How to prove $A( v \times w)$ = $\det A\cdot(Av \times Aw)$ , where $A\in \text {Mat}_{3 \times 3}(\mathbb R)$ is an orthogonal matrix.

Question

How to prove $A( v \times w)$ = $\det A\cdot(Av \times Aw)$, where $A\in \text {Mat}_{3 \times 3}(\mathbb R)$ is an orthogonal matrix ($\det A = \pm 1$) and $v,w\in \mathbb R^3$.

I've tried writing out the left hand side by using the definition of the cross-product and matrix-multiplication. However, I can't collect these terms into the right hand side.

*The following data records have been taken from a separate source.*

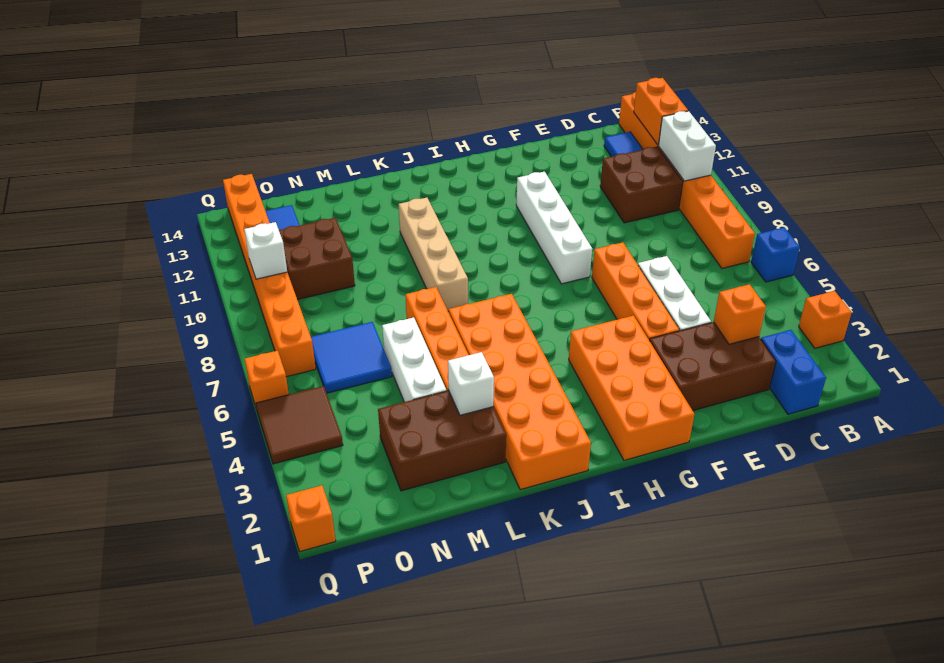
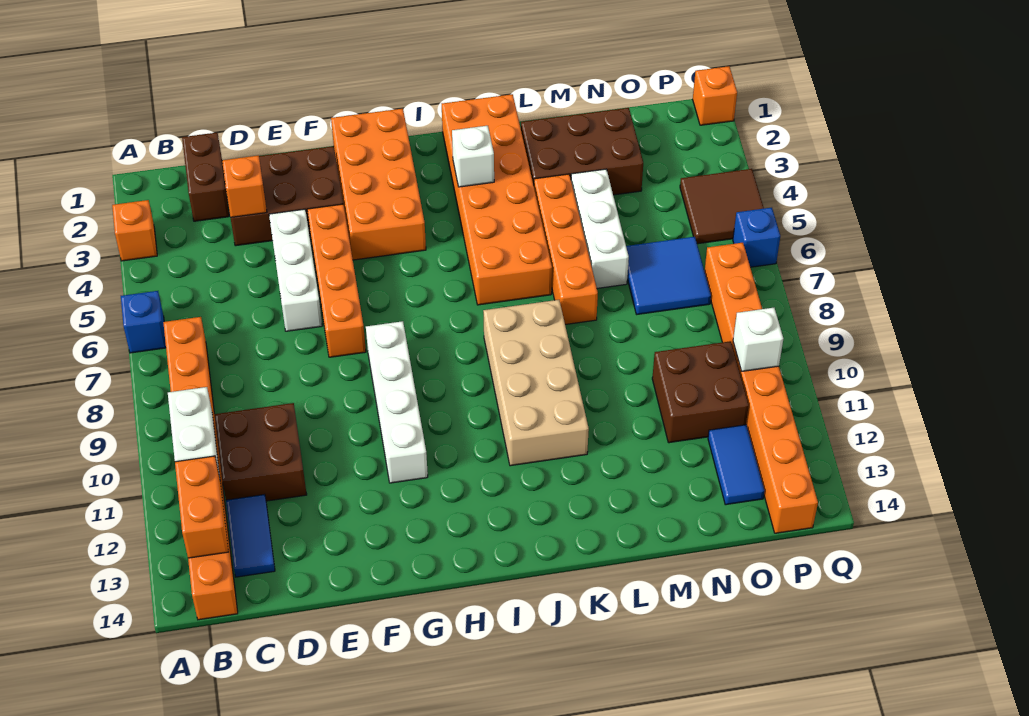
blue 1x2 brick [761,330,826,414] -> brown 1x2 brick [182,133,229,221]
tan 1x4 brick [399,198,468,311] -> tan 2x4 brick [483,300,589,466]
white 1x1 brick [448,352,494,415] -> white 1x1 brick moved to [452,126,494,187]
orange 1x1 brick [245,351,289,406] -> blue 1x1 brick [733,208,780,267]

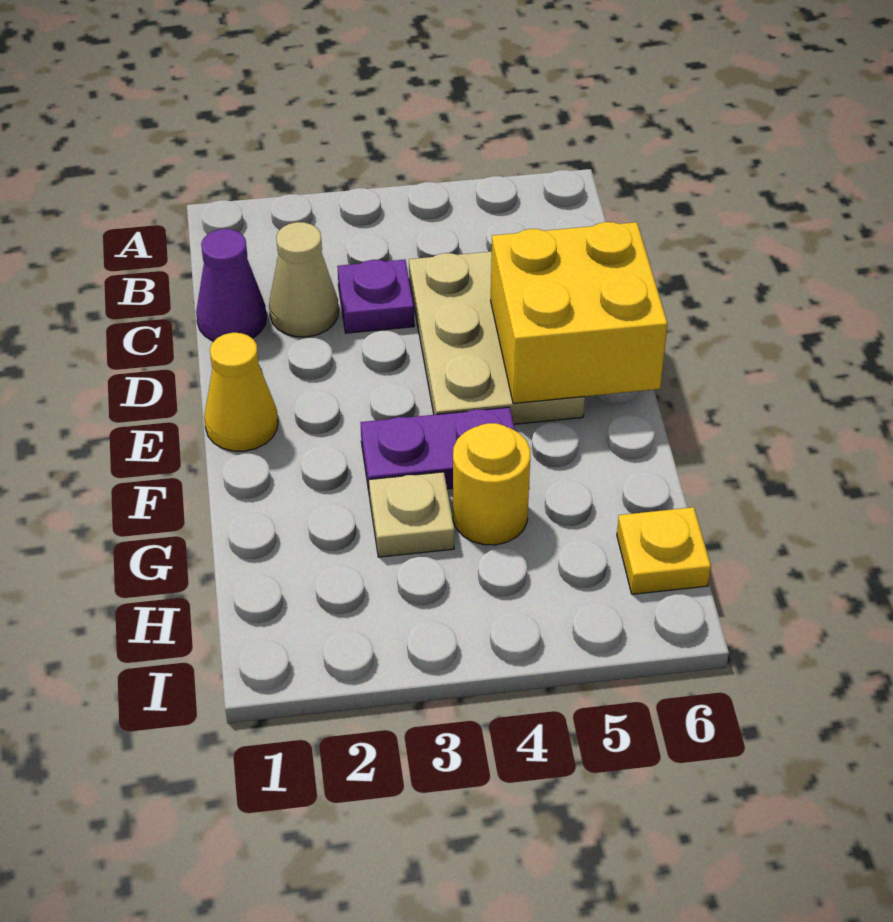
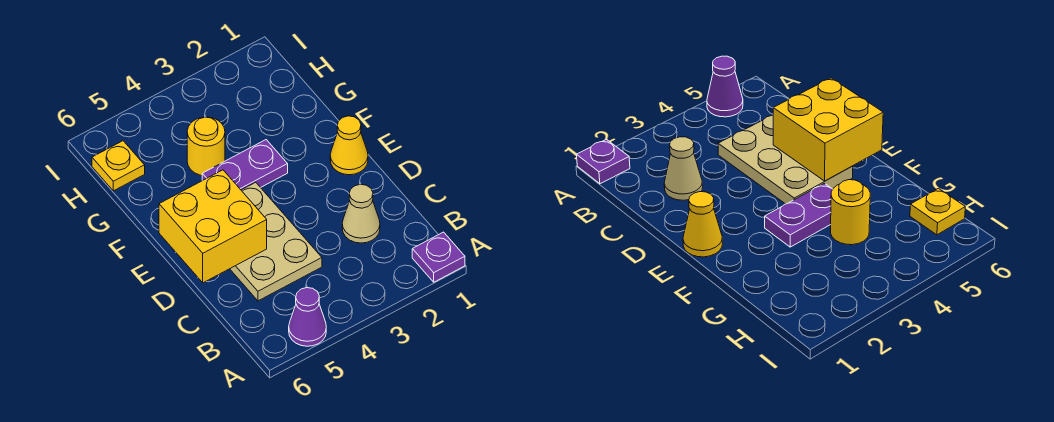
purple 1x1 cone [196,229,266,341] -> purple 1x1 cone moved to [289,288,326,346]
purple 1x1 plate [337,260,414,333] -> purple 1x1 plate moved to [412,232,465,282]
tan 1x1 plate [369,472,454,557] -> none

Can anyone describe or give the proof ?

Answer 1

You could just battle with all the nasty algebra, but I would recommend a different approach. The result is trivial if $v$ and $w$ are scalar multiples of one another, so assume they are linearly independent. Then $Av\cdot A(v\times w)=v\cdot(v\times w)=0$ and similarly $Aw\times A(v\times w)=0$, so $A(v\times w)$ is normal to the plane spanned by $Av$ and $Aw$. But so is $Av\times Aw$, so there exists a constant $\alpha\in\mathbb{R}$ such that $$A(v\times w)=\alpha(Av\times Aw).$$ Now if $\theta$ is the angel between $v$ and $w$, then $$\cos\theta=\frac{v\cdot w}{|v||w|}=\frac{Av\cdot Aw}{|Av||Aw|}$$ where we used $|Av|=\sqrt{Av\cdot Av}=\sqrt{v\cdot v}=|v|$. Hence $\theta$ is also the angle between $Av$ and $Aw$. This implies $|Av\times Aw|=|Av||Aw|\sin\theta=|v||w|\sin\theta=|v\times w|=|A(v\times w)|$, so $\alpha=\pm1$. We have $\alpha=1$ if and only if $(Av,Aw,A(v\times w)$ is right-handed, which is true if and only if $$0<\det[\begin{array}{ccc}Av&Aw&A(v\times w)\end{array}]=\det(A)\det[\begin{array}{ccc}v&w&v\times w\end{array}],$$ that is, if and only if $\det(A)>0$. Otherwise, $\alpha=-1$. Since $\det(A)=\pm1$ we get the required result.

Answer 2

It's relatively easy if you use the Levi-Civita symbol $\epsilon_{ijk}$ and the following identities

$$\sum_{ijk}\epsilon_{ijk}A_{ai}A_{bj}A_{ck}=\text{det}A \; \epsilon_{abc}$$

and

$$(v\times w)_i=\sum_{jk} \epsilon_{ijk} v_j w_k \; .$$

Then

$$(A(v\times w))_a = \sum_{ijk} A_{ai}\epsilon_{ijk} v_j w_k = \sum_{ijk} A_{ai}\epsilon_{ijk} \sum_{t}\delta_{jt}v_t \sum_{s}\delta_{ks}w_s \; .$$

At the end, I introduced Kronecker's delta. Since $A$ is an orthogonal matrix, $A^TA=\mathbb{I}$ or in index notation

$$\sum_{b}A_{bj}A_{bt}=\delta_{jt}$$

which brings us to

$$(A(v\times w))_a=\sum_{ijkbcts}A_{ai}\epsilon_{ijk}A_{bj}A_{bt}v_tA_{ck}A_{cs}w_s$$

or after rearranging factors

$$(A(v\times w))_a=\sum_{ijkbcts}\epsilon_{ijk}A_{ai}A_{bj}A_{ck}A_{bt}v_t A_{cs}w_s=\sum_{ijkbc}\epsilon_{ijk}A_{ai}A_{bj}A_{ck}\sum_t A_{bt}v_t \sum_s A_{cs}w_s$$

The last sums are $(Av)_b$ and $(Aw)_c$, thus

$$(A(v\times w))_a=\sum_{bc}\left(\sum_{ijk}\epsilon_{ijk}A_{ai}A_{bj}A_{ck}\right)(Av)_b (Aw)_c = \text{det}A \sum_{bc}\epsilon_{abc}(Av)_b (Aw)_c$$

in which we used our very first identity. Finally, using the second identity

$$(A(v\times w))_a = \text{det}A \; (Av \times Aw)_a \; .$$

which implies the sought after identity.